Record extracts section start

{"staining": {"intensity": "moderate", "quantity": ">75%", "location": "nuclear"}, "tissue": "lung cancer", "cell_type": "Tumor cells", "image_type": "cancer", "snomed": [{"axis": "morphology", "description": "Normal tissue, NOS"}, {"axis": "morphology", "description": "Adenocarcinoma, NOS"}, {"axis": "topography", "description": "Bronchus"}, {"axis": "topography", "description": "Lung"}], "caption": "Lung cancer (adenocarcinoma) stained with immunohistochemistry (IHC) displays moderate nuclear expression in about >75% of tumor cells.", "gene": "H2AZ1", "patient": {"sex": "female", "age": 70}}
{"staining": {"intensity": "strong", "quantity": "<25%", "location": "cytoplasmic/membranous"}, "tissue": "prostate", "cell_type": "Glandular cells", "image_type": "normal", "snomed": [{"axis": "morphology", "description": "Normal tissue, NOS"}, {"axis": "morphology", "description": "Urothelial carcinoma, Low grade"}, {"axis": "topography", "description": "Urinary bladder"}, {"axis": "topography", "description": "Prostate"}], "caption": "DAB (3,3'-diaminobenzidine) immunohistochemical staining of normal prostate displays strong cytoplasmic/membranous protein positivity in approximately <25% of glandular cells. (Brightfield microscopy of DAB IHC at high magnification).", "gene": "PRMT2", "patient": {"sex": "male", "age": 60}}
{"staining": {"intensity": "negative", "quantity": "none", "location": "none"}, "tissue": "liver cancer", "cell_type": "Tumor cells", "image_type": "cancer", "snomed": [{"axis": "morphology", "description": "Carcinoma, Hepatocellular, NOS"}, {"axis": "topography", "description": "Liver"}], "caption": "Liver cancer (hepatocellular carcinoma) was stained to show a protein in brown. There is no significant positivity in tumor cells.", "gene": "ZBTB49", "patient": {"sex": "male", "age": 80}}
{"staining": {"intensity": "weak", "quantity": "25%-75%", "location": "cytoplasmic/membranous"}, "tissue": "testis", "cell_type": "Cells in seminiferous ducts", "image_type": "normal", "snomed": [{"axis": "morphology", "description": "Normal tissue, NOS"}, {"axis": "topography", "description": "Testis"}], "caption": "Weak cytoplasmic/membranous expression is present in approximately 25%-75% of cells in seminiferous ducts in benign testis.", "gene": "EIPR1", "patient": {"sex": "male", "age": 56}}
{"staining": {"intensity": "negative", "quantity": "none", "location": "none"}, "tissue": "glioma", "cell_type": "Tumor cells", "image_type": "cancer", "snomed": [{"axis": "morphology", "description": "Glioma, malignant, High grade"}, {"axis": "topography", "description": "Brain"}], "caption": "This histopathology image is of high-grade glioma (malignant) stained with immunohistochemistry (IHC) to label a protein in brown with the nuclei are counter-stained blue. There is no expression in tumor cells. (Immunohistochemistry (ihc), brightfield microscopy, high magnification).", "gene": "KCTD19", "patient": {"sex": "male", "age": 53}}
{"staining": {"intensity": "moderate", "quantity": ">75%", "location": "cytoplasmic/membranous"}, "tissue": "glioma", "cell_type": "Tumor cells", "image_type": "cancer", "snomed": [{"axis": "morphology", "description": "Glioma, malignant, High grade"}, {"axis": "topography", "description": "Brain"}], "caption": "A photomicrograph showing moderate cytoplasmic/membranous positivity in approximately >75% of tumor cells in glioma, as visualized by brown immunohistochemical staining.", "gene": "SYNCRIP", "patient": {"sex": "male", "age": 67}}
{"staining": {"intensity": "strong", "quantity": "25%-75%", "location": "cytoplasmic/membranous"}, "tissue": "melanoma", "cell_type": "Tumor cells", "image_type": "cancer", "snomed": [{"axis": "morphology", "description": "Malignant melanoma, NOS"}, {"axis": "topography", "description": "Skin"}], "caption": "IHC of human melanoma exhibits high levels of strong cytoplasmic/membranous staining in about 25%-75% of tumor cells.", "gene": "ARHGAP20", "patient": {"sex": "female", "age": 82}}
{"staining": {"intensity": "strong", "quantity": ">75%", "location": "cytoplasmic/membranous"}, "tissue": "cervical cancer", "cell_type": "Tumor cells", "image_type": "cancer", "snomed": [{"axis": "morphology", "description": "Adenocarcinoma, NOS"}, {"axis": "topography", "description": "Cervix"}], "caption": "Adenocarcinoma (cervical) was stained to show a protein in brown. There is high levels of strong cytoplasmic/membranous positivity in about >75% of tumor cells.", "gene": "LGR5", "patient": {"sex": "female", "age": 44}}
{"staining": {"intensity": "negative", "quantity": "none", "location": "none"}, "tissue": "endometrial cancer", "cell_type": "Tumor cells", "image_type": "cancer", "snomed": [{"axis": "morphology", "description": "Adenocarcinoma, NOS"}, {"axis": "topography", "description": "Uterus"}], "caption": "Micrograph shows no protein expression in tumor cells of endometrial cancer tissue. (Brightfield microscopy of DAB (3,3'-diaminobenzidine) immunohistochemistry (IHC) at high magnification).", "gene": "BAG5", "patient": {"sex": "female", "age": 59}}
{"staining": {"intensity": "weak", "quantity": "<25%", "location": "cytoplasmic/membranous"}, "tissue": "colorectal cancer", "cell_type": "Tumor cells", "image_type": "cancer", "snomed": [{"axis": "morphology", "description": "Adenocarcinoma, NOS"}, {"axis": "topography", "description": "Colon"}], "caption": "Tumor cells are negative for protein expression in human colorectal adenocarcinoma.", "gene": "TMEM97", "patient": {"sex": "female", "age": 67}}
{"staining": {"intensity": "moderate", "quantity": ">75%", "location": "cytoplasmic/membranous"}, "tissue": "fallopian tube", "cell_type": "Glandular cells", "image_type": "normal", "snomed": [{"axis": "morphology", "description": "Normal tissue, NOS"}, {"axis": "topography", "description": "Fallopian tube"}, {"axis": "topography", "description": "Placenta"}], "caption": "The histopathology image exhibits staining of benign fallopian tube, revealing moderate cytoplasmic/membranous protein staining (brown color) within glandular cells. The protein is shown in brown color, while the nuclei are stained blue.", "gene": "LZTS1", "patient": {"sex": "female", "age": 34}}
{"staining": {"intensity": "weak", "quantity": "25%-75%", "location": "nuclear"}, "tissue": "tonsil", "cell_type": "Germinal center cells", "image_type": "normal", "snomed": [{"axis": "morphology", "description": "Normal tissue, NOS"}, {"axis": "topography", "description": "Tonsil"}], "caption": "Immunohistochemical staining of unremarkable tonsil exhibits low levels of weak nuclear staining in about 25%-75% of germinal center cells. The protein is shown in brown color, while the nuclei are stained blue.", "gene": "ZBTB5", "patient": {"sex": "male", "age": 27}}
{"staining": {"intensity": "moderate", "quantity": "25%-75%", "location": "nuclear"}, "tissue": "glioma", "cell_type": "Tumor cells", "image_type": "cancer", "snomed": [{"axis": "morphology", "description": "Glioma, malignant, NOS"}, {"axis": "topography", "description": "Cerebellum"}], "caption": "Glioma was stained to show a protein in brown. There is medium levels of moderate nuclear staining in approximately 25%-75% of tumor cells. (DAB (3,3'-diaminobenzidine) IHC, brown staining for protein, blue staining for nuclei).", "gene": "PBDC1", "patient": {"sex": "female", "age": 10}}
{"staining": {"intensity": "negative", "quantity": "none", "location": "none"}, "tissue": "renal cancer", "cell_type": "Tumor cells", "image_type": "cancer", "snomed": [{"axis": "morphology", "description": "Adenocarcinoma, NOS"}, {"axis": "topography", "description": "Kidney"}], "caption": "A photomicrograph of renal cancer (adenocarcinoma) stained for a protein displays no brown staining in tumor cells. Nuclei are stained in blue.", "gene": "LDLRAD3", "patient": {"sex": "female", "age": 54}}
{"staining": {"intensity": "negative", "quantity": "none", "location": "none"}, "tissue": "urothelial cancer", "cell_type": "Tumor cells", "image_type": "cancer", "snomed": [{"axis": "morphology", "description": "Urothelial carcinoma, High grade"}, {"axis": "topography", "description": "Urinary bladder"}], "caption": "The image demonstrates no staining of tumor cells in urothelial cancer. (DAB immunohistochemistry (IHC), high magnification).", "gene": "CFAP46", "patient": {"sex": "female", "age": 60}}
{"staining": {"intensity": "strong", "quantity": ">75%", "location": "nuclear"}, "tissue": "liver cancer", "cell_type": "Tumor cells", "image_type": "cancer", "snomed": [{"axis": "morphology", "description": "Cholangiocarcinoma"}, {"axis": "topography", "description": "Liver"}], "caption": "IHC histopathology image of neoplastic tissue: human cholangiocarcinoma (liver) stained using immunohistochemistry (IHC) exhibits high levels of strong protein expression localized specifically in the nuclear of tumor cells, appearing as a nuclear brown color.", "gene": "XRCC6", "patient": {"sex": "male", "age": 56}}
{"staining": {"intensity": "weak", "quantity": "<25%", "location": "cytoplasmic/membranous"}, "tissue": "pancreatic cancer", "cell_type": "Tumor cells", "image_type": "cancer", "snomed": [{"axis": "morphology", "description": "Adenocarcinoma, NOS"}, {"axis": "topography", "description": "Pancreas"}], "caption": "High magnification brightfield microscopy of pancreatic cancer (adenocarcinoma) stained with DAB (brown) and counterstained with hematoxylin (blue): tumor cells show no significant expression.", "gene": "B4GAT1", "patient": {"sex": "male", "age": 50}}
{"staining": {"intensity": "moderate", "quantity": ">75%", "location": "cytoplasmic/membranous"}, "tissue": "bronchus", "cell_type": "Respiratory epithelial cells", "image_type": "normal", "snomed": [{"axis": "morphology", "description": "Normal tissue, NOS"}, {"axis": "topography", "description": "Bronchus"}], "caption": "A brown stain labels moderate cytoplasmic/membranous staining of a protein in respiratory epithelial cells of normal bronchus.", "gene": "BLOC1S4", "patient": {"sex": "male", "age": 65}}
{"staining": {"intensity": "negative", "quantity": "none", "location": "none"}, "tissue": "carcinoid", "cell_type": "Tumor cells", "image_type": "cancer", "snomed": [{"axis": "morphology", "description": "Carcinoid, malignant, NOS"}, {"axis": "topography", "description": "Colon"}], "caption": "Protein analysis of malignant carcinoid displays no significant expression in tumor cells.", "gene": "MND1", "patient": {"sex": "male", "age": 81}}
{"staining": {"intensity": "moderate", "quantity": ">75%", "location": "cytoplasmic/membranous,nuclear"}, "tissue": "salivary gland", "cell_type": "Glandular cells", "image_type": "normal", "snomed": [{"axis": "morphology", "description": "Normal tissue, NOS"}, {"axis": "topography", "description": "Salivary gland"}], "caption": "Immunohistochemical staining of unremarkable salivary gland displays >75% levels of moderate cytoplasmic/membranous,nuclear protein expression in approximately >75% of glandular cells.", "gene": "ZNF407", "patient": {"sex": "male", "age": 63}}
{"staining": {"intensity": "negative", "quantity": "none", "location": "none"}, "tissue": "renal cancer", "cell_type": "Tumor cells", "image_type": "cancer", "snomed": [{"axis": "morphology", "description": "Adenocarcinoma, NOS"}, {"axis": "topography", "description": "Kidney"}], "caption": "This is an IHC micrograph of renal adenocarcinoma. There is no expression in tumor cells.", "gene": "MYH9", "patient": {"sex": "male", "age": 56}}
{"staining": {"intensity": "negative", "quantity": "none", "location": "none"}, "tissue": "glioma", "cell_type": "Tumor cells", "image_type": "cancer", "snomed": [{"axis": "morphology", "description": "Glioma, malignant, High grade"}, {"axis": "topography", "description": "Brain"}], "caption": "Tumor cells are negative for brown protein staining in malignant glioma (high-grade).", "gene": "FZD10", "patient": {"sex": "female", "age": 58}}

Record extracts section end

**Problem description**
Taking the entries above, restate exactly those lines that fall between the line with "(3,3'-diaminobenzidine) immunohistochemical staining" and the line with "cytoplasmic/membranous expression is", keeping both of those lines too.

**Solved problem**
{"staining": {"intensity": "strong", "quantity": "<25%", "location": "cytoplasmic/membranous"}, "tissue": "prostate", "cell_type": "Glandular cells", "image_type": "normal", "snomed": [{"axis": "morphology", "description": "Normal tissue, NOS"}, {"axis": "morphology", "description": "Urothelial carcinoma, Low grade"}, {"axis": "topography", "description": "Urinary bladder"}, {"axis": "topography", "description": "Prostate"}], "caption": "DAB (3,3'-diaminobenzidine) immunohistochemical staining of normal prostate displays strong cytoplasmic/membranous protein positivity in approximately <25% of glandular cells. (Brightfield microscopy of DAB IHC at high magnification).", "gene": "PRMT2", "patient": {"sex": "male", "age": 60}}
{"staining": {"intensity": "negative", "quantity": "none", "location": "none"}, "tissue": "liver cancer", "cell_type": "Tumor cells", "image_type": "cancer", "snomed": [{"axis": "morphology", "description": "Carcinoma, Hepatocellular, NOS"}, {"axis": "topography", "description": "Liver"}], "caption": "Liver cancer (hepatocellular carcinoma) was stained to show a protein in brown. There is no significant positivity in tumor cells.", "gene": "ZBTB49", "patient": {"sex": "male", "age": 80}}
{"staining": {"intensity": "weak", "quantity": "25%-75%", "location": "cytoplasmic/membranous"}, "tissue": "testis", "cell_type": "Cells in seminiferous ducts", "image_type": "normal", "snomed": [{"axis": "morphology", "description": "Normal tissue, NOS"}, {"axis": "topography", "description": "Testis"}], "caption": "Weak cytoplasmic/membranous expression is present in approximately 25%-75% of cells in seminiferous ducts in benign testis.", "gene": "EIPR1", "patient": {"sex": "male", "age": 56}}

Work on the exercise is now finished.